[Data items]
++++++++++
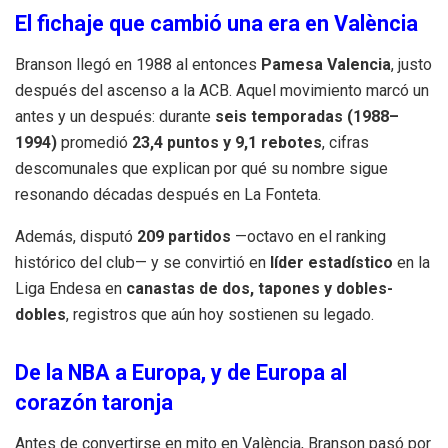
El fichaje que cambió una era en València
Branson llegó en 1988 al entonces
Pamesa Valencia
, justo
después del ascenso a la ACB. Aquel movimiento marcó un
antes y un después: durante
seis temporadas (1988–
1994)
promedió
23,4 puntos y 9,1 rebotes
, cifras
descomunales que explican por qué su nombre sigue
resonando décadas después en La Fonteta.
Además, disputó
209 partidos
—octavo en el ranking
histórico del club— y se convirtió en
líder estadístico
en la
Liga Endesa en
canastas de dos, tapones y dobles-
dobles
, registros que aún hoy sostienen su legado.
De la NBA a Europa, y de Europa al
corazón taronja
Antes de convertirse en mito en València, Branson pasó por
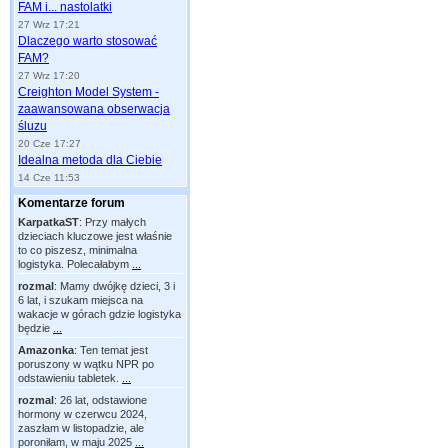
FAM i... nastolatki
27 Wrz 17:21
Dlaczego warto stosować
FAM?
27 Wrz 17:20
Creighton Model System -
zaawansowana obserwacja
śluzu
20 Cze 17:27
Idealna metoda dla Ciebie
14 Cze 11:53
Komentarze forum
KarpatkaST
:
Przy małych
dzieciach kluczowe jest właśnie
to co piszesz, minimalna
logistyka. Polecałabym
...
rozmal
:
Mamy dwójkę dzieci, 3 i
6 lat, i szukam miejsca na
wakacje w górach gdzie logistyka
będzie
...
Amazonka
:
Ten temat jest
poruszony w wątku NPR po
odstawieniu tabletek.
...
rozmal
:
26 lat, odstawione
hormony w czerwcu 2024,
zaszłam w listopadzie, ale
poroniłam, w maju 2025
...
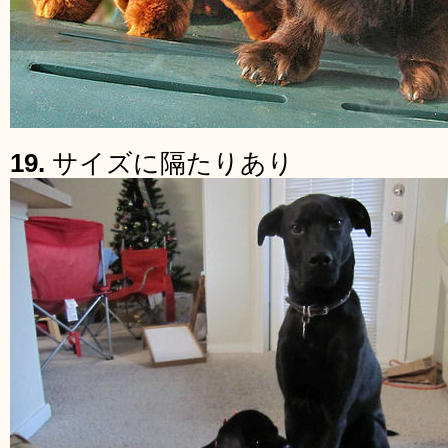
19.
サイズに隔たりあり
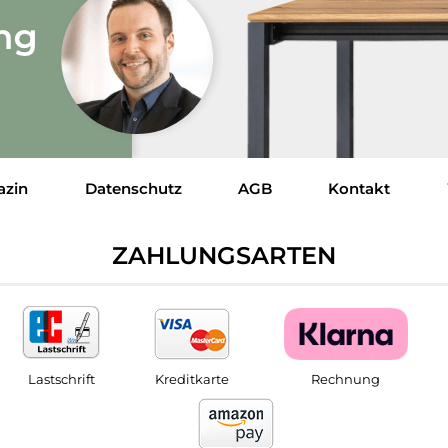
azin
Datenschutz
AGB
Kontakt
ZAHLUNGSARTEN
Lastschrift
Kreditkarte
Rechnung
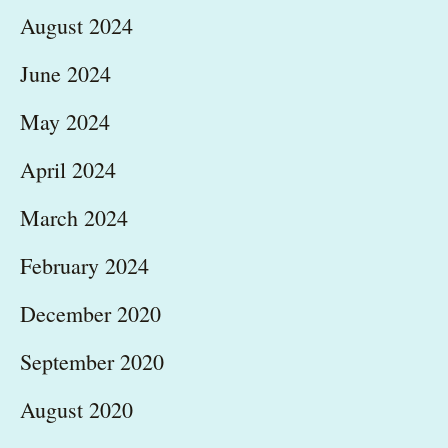
August 2024
June 2024
May 2024
April 2024
March 2024
February 2024
December 2020
September 2020
August 2020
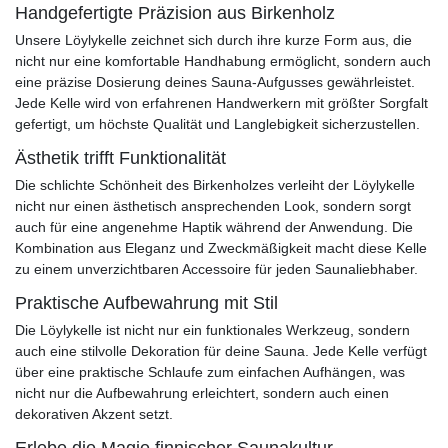
Handgefertigte Präzision aus Birkenholz
Unsere Löylykelle zeichnet sich durch ihre kurze Form aus, die
nicht nur eine komfortable Handhabung ermöglicht, sondern auch
eine präzise Dosierung deines Sauna-Aufgusses gewährleistet.
Jede Kelle wird von erfahrenen Handwerkern mit größter Sorgfalt
gefertigt, um höchste Qualität und Langlebigkeit sicherzustellen.
Ästhetik trifft Funktionalität
Die schlichte Schönheit des Birkenholzes verleiht der Löylykelle
nicht nur einen ästhetisch ansprechenden Look, sondern sorgt
auch für eine angenehme Haptik während der Anwendung. Die
Kombination aus Eleganz und Zweckmäßigkeit macht diese Kelle
zu einem unverzichtbaren Accessoire für jeden Saunaliebhaber.
Praktische Aufbewahrung mit Stil
Die Löylykelle ist nicht nur ein funktionales Werkzeug, sondern
auch eine stilvolle Dekoration für deine Sauna. Jede Kelle verfügt
über eine praktische Schlaufe zum einfachen Aufhängen, was
nicht nur die Aufbewahrung erleichtert, sondern auch einen
dekorativen Akzent setzt.
Erlebe die Magie finnischer Saunakultur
++++++++++
Copy every line of text in the listing above word for word, omitting the pictures.

__Exercise answer__.
El fichaje que cambió una era en València
Branson llegó en 1988 al entonces
Pamesa Valencia
, justo
después del ascenso a la ACB. Aquel movimiento marcó un
antes y un después: durante
seis temporadas (1988–
1994)
promedió
23,4 puntos y 9,1 rebotes
, cifras
descomunales que explican por qué su nombre sigue
resonando décadas después en La Fonteta.
Además, disputó
209 partidos
—octavo en el ranking
histórico del club— y se convirtió en
líder estadístico
en la
Liga Endesa en
canastas de dos, tapones y dobles-
dobles
, registros que aún hoy sostienen su legado.
De la NBA a Europa, y de Europa al
corazón taronja
Antes de convertirse en mito en València, Branson pasó por
FAM i... nastolatki
27 Wrz 17:21
Dlaczego warto stosować
FAM?
27 Wrz 17:20
Creighton Model System -
zaawansowana obserwacja
śluzu
20 Cze 17:27
Idealna metoda dla Ciebie
14 Cze 11:53
Komentarze forum
KarpatkaST
:
Przy małych
dzieciach kluczowe jest właśnie
to co piszesz, minimalna
logistyka. Polecałabym
...
rozmal
:
Mamy dwójkę dzieci, 3 i
6 lat, i szukam miejsca na
wakacje w górach gdzie logistyka
będzie
...
Amazonka
:
Ten temat jest
poruszony w wątku NPR po
odstawieniu tabletek.
...
rozmal
:
26 lat, odstawione
hormony w czerwcu 2024,
zaszłam w listopadzie, ale
poroniłam, w maju 2025
...
19.
サイズに隔たりあり
azin
Datenschutz
AGB
Kontakt
ZAHLUNGSARTEN
Lastschrift
Kreditkarte
Rechnung
August 2024
June 2024
May 2024
April 2024
March 2024
February 2024
December 2020
September 2020
August 2020
Handgefertigte Präzision aus Birkenholz
Unsere Löylykelle zeichnet sich durch ihre kurze Form aus, die
nicht nur eine komfortable Handhabung ermöglicht, sondern auch
eine präzise Dosierung deines Sauna-Aufgusses gewährleistet.
Jede Kelle wird von erfahrenen Handwerkern mit größter Sorgfalt
gefertigt, um höchste Qualität und Langlebigkeit sicherzustellen.
Ästhetik trifft Funktionalität
Die schlichte Schönheit des Birkenholzes verleiht der Löylykelle
nicht nur einen ästhetisch ansprechenden Look, sondern sorgt
auch für eine angenehme Haptik während der Anwendung. Die
Kombination aus Eleganz und Zweckmäßigkeit macht diese Kelle
zu einem unverzichtbaren Accessoire für jeden Saunaliebhaber.
Praktische Aufbewahrung mit Stil
Die Löylykelle ist nicht nur ein funktionales Werkzeug, sondern
auch eine stilvolle Dekoration für deine Sauna. Jede Kelle verfügt
über eine praktische Schlaufe zum einfachen Aufhängen, was
nicht nur die Aufbewahrung erleichtert, sondern auch einen
dekorativen Akzent setzt.
Erlebe die Magie finnischer Saunakultur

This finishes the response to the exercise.